- [TASK OBJECTIVE] In the records below, find each line that holds "align" and return it.

- [EXERCISE INPUT]
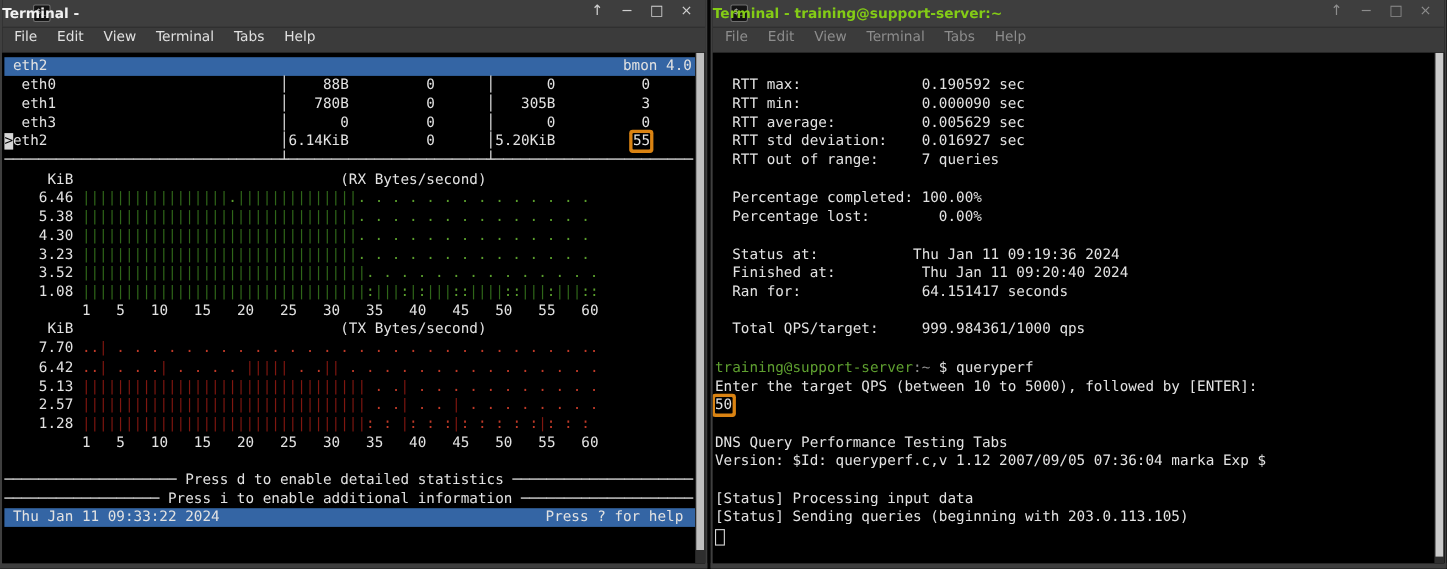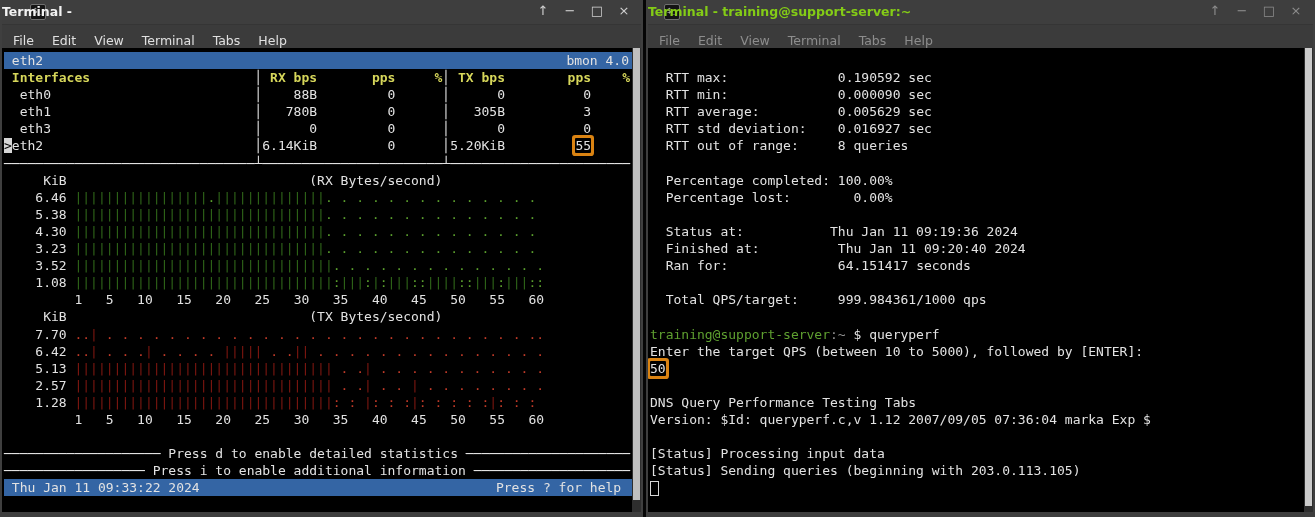--- a/index.html
+++ b/index.html
@@ -21,21 +21,21 @@
   .win-right .title{color:#84cc16}
   .app-icon{position:absolute;top:4px;width:16px;height:16px;background:#141414;
     border:1px solid #6f6f6f;border-radius:2px;text-align:left}
   .win-left .app-icon{left:28px}
   .win-right .app-icon{left:16px}
   .app-icon-glyph{display:block;font-size:7px;line-height:13px;color:#d8d8d8;padding-left:2px;
     font-family:"DejaVu Sans Mono",monospace}
   .winbtns{position:absolute;right:10px;top:3px;display:flex;gap:13px}
   .winbtn{width:14px;text-align:center;font-size:13px;color:#d0d0d0;cursor:default}
   .win-right .winbtn{color:#8d8d8d}
-  .menubar{height:23px;background:#3b3b3b;display:flex;align-items:flex-end;padding-left:2px}
+  .menubar{height:23px;background:#3b3b3b;display:flex;align-items:flex-start;padding-left:2px}
   .menu-item{padding:0 9px;font-size:12.5px;color:#e0e0e0}
   .win-right .menu-item{color:#8d8d8d}
   .content{position:relative;height:464px;overflow:hidden;background:#000}
   .screen{position:absolute;left:0;top:0;right:9px;bottom:0;padding:4px 0 0 2px;
     font-family:"DejaVu Sans Mono",monospace;font-size:13px;line-height:17.1px}
   .t-line{height:17.1px;white-space:pre;color:var(--fg-white)}
   .t-line span{white-space:pre}
   .ln-blue{background:var(--bar-blue);display:flex;padding-right:3px}
   .sg-fill{flex:1 1 auto}
   .sg-w{color:var(--fg-white)}
@@ -73,21 +73,20 @@
     <span class="menu-item">File</span>
     <span class="menu-item">Edit</span>
     <span class="menu-item">View</span>
     <span class="menu-item">Terminal</span>
     <span class="menu-item">Tabs</span>
     <span class="menu-item">Help</span>
   </div>
   <div class="content">
     <div class="screen">
         <div class="t-line ln-blue"><span class="sg-w"> eth2</span><span class="sg-fill"></span><span class="sg-w">bmon 4.0</span></div>
-        <div class="t-line"><span class="sg-y"> Interfaces</span><span class="sg-w">                     </span><span class="sg-w">│</span><span class="sg-y"> RX bps</span><span class="sg-y">       pps</span><span class="sg-y">     %</span><span class="sg-w">│</span><span class="sg-y"> TX bps</span><span class="sg-y">        pps</span><span class="sg-y">    %</span></div>
         <div class="t-line"><span class="sg-w">  eth0</span><span class="sg-w">                          </span><span class="sg-w">│</span><span class="sg-w">    88B</span><span class="sg-w">         0</span><span class="sg-w">      </span><span class="sg-w">│</span><span class="sg-w">      0</span><span class="sg-w">          0</span><span class="sg-w">     </span></div>
         <div class="t-line"><span class="sg-w">  eth1</span><span class="sg-w">                          </span><span class="sg-w">│</span><span class="sg-w">   780B</span><span class="sg-w">         0</span><span class="sg-w">      </span><span class="sg-w">│</span><span class="sg-w">   305B</span><span class="sg-w">          3</span><span class="sg-w">     </span></div>
         <div class="t-line"><span class="sg-w">  eth3</span><span class="sg-w">                          </span><span class="sg-w">│</span><span class="sg-w">      0</span><span class="sg-w">         0</span><span class="sg-w">      </span><span class="sg-w">│</span><span class="sg-w">      0</span><span class="sg-w">          0</span><span class="sg-w">     </span></div>
         <div class="t-line"><span class="sg-inv">&gt;</span><span class="sg-w">eth2</span><span class="sg-w">                           </span><span class="sg-w">│</span><span class="sg-w">6.14KiB</span><span class="sg-w">         0</span><span class="sg-w">      </span><span class="sg-w">│</span><span class="sg-w">5.20KiB</span><span class="sg-w">         </span><span class="sg-obox">55</span><span class="sg-w">     </span></div>
         <div class="t-line"><span class="sg-w">────────────────────────────────</span><span class="sg-w">┴</span><span class="sg-w">───────────────────────</span><span class="sg-w">┴</span><span class="sg-w">───────────────────────</span></div>
         <div class="t-line"><span class="sg-w">     KiB</span><span class="sg-w">                               </span><span class="sg-w">(RX Bytes/second)</span></div>
         <div class="t-line"><span class="sg-w">    6.46 </span><span class="sg-gb">|||||||||||||||||</span><span class="sg-gd">.</span><span class="sg-gb">||||||||||||||</span><span class="sg-gd">. . . . . . . . . . . . . . </span></div>
         <div class="t-line"><span class="sg-w">    5.38 </span><span class="sg-gb">||||||||||||||||||||||||||||||||</span><span class="sg-gd">. . . . . . . . . . . . . . </span></div>
         <div class="t-line"><span class="sg-w">    4.30 </span><span class="sg-gb">||||||||||||||||||||||||||||||||</span><span class="sg-gd">. . . . . . . . . . . . . . </span></div>
         <div class="t-line"><span class="sg-w">    3.23 </span><span class="sg-gb">||||||||||||||||||||||||||||||||</span><span class="sg-gd">. . . . . . . . . . . . . . </span></div>
@@ -133,21 +132,21 @@
     <span class="menu-item">Tabs</span>
     <span class="menu-item">Help</span>
   </div>
   <div class="content">
     <div class="screen">
         <div class="t-line"></div>
         <div class="t-line"><span class="sg-w">  RTT max:</span><span class="sg-w">              </span><span class="sg-w">0.190592 sec</span></div>
         <div class="t-line"><span class="sg-w">  RTT min:</span><span class="sg-w">              </span><span class="sg-w">0.000090 sec</span></div>
         <div class="t-line"><span class="sg-w">  RTT average:</span><span class="sg-w">          </span><span class="sg-w">0.005629 sec</span></div>
         <div class="t-line"><span class="sg-w">  RTT std deviation:</span><span class="sg-w">    </span><span class="sg-w">0.016927 sec</span></div>
-        <div class="t-line"><span class="sg-w">  RTT out of range:</span><span class="sg-w">     </span><span class="sg-w">8 queries</span></div>
+        <div class="t-line"><span class="sg-w">  RTT out of range:</span><span class="sg-w">     </span><span class="sg-w">7 queries</span></div>
         <div class="t-line"></div>
         <div class="t-line"><span class="sg-w">  Percentage completed:</span><span class="sg-w"> </span><span class="sg-w">100.00%</span></div>
         <div class="t-line"><span class="sg-w">  Percentage lost:</span><span class="sg-w">        </span><span class="sg-w">0.00%</span></div>
         <div class="t-line"></div>
         <div class="t-line"><span class="sg-w">  Status at:</span><span class="sg-w">           </span><span class="sg-w">Thu Jan 11 09:19:36 2024</span></div>
         <div class="t-line"><span class="sg-w">  Finished at:</span><span class="sg-w">          </span><span class="sg-w">Thu Jan 11 09:20:40 2024</span></div>
         <div class="t-line"><span class="sg-w">  Ran for:</span><span class="sg-w">              </span><span class="sg-w">64.151417 seconds</span></div>
         <div class="t-line"></div>
         <div class="t-line"><span class="sg-w">  Total QPS/target:</span><span class="sg-w">     </span><span class="sg-w">999.984361/1000 qps</span></div>
         <div class="t-line"></div>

- [RESULT BELOW]
     border:1px solid #6f6f6f;border-radius:2px;text-align:left}
   .winbtn{width:14px;text-align:center;font-size:13px;color:#d0d0d0;cursor:default}
-  .menubar{height:23px;background:#3b3b3b;display:flex;align-items:flex-end;padding-left:2px}
+  .menubar{height:23px;background:#3b3b3b;display:flex;align-items:flex-start;padding-left:2px}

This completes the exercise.